A word-for-word copy of the lines from the one holding "For every layout" through the final line of the records below is the only output asked for.

---+---

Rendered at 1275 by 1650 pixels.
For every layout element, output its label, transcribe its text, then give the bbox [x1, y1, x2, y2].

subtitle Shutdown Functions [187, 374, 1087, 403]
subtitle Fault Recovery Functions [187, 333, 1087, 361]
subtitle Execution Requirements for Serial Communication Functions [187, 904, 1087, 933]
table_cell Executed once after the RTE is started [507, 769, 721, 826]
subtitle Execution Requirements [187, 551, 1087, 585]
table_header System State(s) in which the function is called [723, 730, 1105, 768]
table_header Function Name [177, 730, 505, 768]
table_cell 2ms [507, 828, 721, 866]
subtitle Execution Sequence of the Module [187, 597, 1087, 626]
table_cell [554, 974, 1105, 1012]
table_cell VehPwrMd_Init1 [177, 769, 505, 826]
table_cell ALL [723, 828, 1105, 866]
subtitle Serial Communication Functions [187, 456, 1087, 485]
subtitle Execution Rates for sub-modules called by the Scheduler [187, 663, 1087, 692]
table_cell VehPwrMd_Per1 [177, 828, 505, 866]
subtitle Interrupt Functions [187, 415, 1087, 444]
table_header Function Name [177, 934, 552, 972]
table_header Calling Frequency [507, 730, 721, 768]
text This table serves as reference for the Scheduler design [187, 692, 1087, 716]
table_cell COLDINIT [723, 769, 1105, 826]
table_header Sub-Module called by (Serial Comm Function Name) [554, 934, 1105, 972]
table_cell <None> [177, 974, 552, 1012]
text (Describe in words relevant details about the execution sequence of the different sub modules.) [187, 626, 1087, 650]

---+---

— Result of this task —
For every layout element, output its label, transcribe its text, then give the bbox [x1, y1, x2, y2].

subtitle Shutdown Functions [187, 374, 1087, 403]
subtitle Fault Recovery Functions [187, 333, 1087, 361]
subtitle Execution Requirements for Serial Communication Functions [187, 904, 1087, 933]
table_cell Executed once after the RTE is started [507, 769, 721, 826]
subtitle Execution Requirements [187, 551, 1087, 585]
table_header System State(s) in which the function is called [723, 730, 1105, 768]
table_header Function Name [177, 730, 505, 768]
table_cell 2ms [507, 828, 721, 866]
subtitle Execution Sequence of the Module [187, 597, 1087, 626]
table_cell [554, 974, 1105, 1012]
table_cell VehPwrMd_Init1 [177, 769, 505, 826]
table_cell ALL [723, 828, 1105, 866]
subtitle Serial Communication Functions [187, 456, 1087, 485]
subtitle Execution Rates for sub-modules called by the Scheduler [187, 663, 1087, 692]
table_cell VehPwrMd_Per1 [177, 828, 505, 866]
subtitle Interrupt Functions [187, 415, 1087, 444]
table_header Function Name [177, 934, 552, 972]
table_header Calling Frequency [507, 730, 721, 768]
text This table serves as reference for the Scheduler design [187, 692, 1087, 716]
table_cell COLDINIT [723, 769, 1105, 826]
table_header Sub-Module called by (Serial Comm Function Name) [554, 934, 1105, 972]
table_cell <None> [177, 974, 552, 1012]
text (Describe in words relevant details about the execution sequence of the different sub modules.) [187, 626, 1087, 650]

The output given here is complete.